• Extract to read:
Kennedy Shield
- Sport: Rugby league
- Instituted: 1970s
- Ceased: 1990s
- Number of teams: 10 (over its existence)
- Country: Australia

= Kennedy Shield =

Australian rugby league competition

The Kennedy Shield was a second-division rugby league competition centred around the city of Wagga Wagga in the Australian state of New South Wales. Playing in roughly the same geographical area as the Group 9 Rugby League, the competition featured many smaller towns, some of which were currently or had previously competed in group-level football, while also containing clubs from suburban Wagga Wagga.

== Teams ==
Throughout the competition's existence, ten teams took part in various seasons.

• Instruction 1:
Reproduce the Kennedy Shield passage word for word, everything from "- Country: Australia" down to "suburban Wagga Wagga.".
• Instruction 2:
According to the Kennedy Shield passage, around which city was the competition centred?

• Data excerpt:

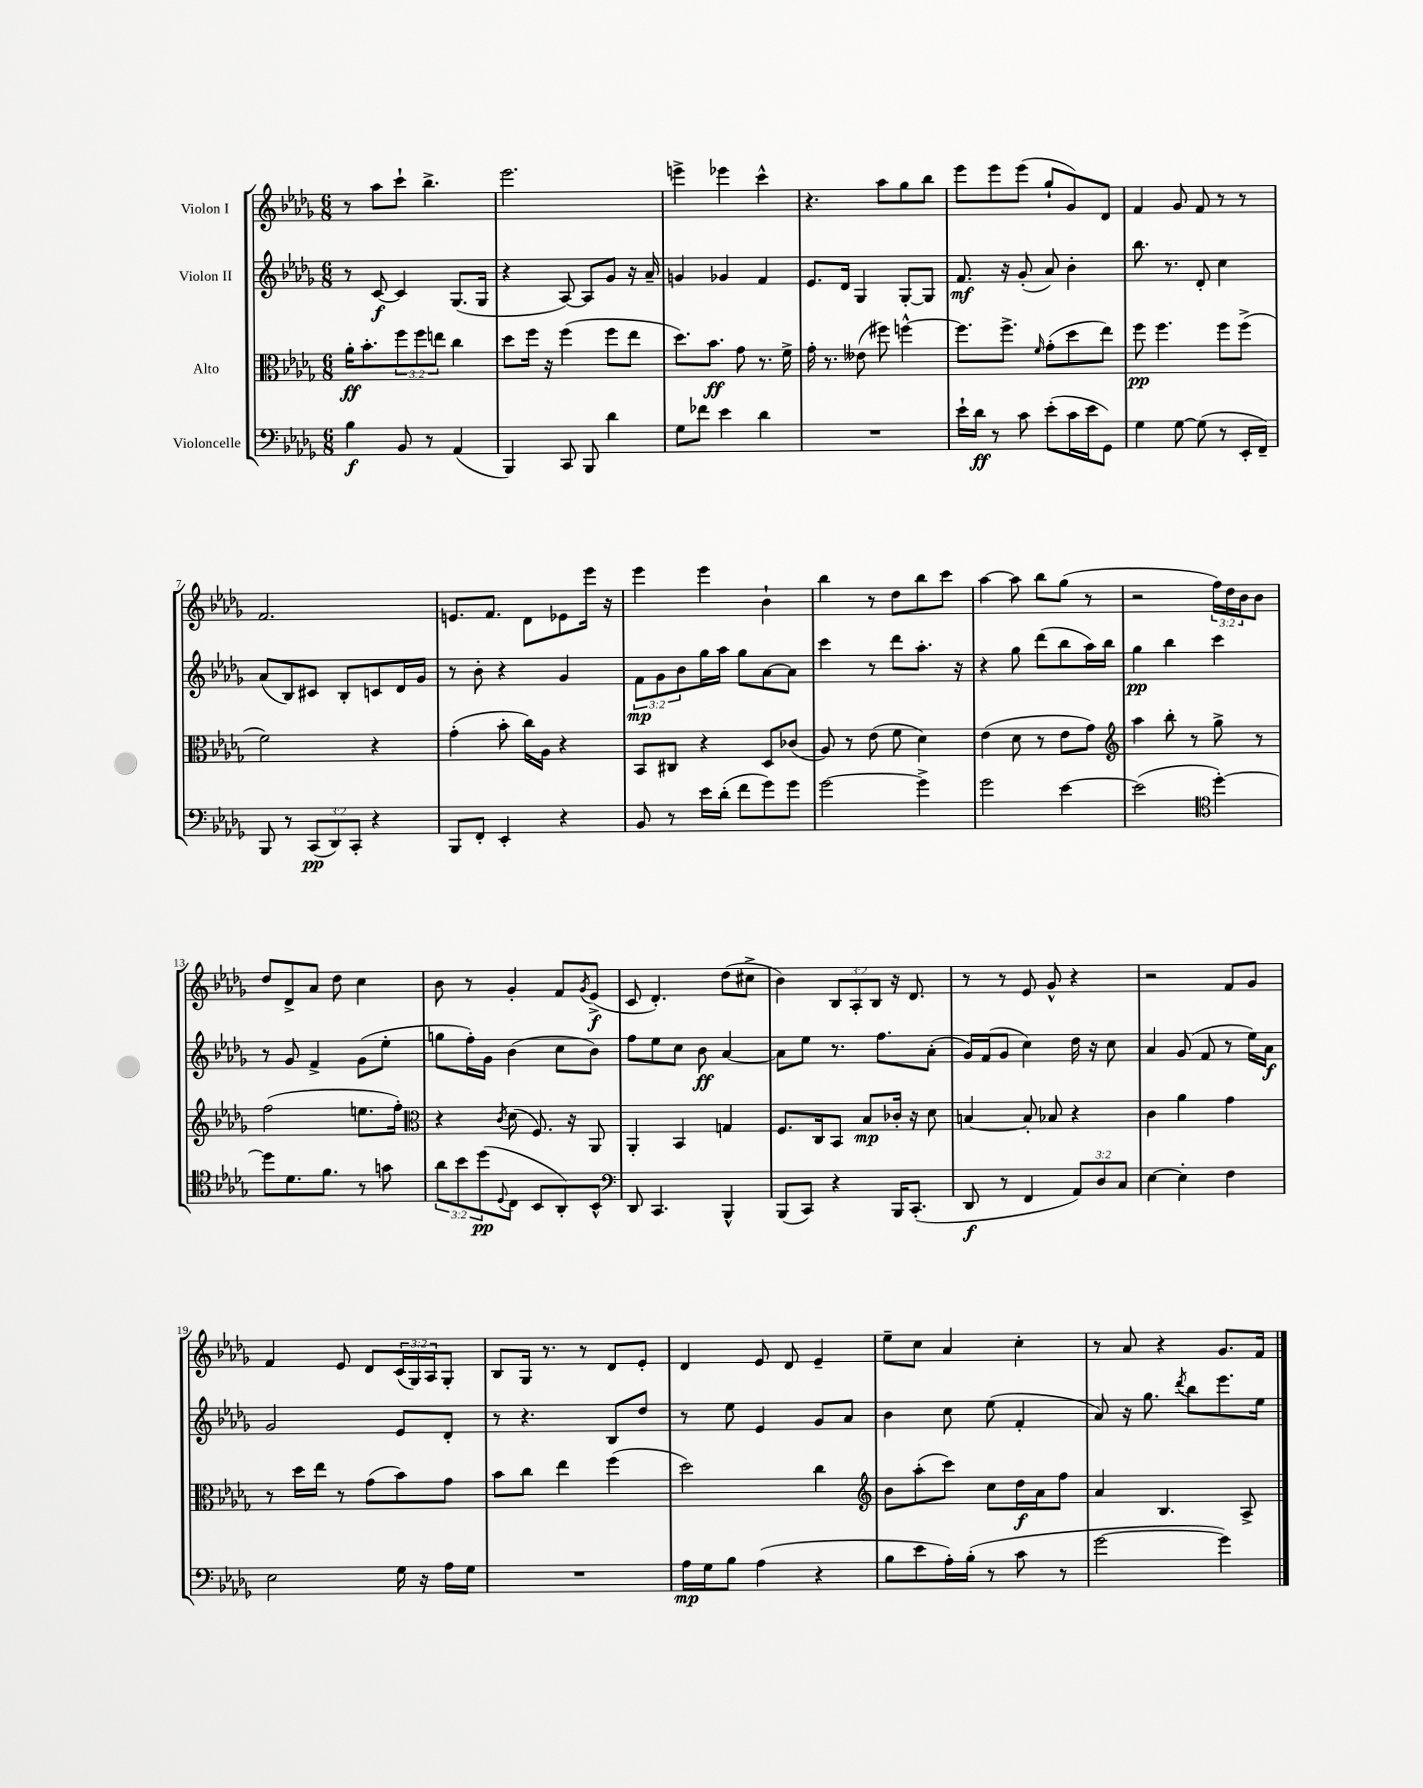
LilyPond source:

• Output 1:
- Country: Australia

= Kennedy Shield =

Australian rugby league competition

The Kennedy Shield was a second-division rugby league competition centred around the city of Wagga Wagga in the Australian state of New South Wales. Playing in roughly the same geographical area as the Group 9 Rugby League, the competition featured many smaller towns, some of which were currently or had previously competed in group-level football, while also containing clubs from suburban Wagga Wagga.

• Output 2:
Wagga Wagga, in New South Wales.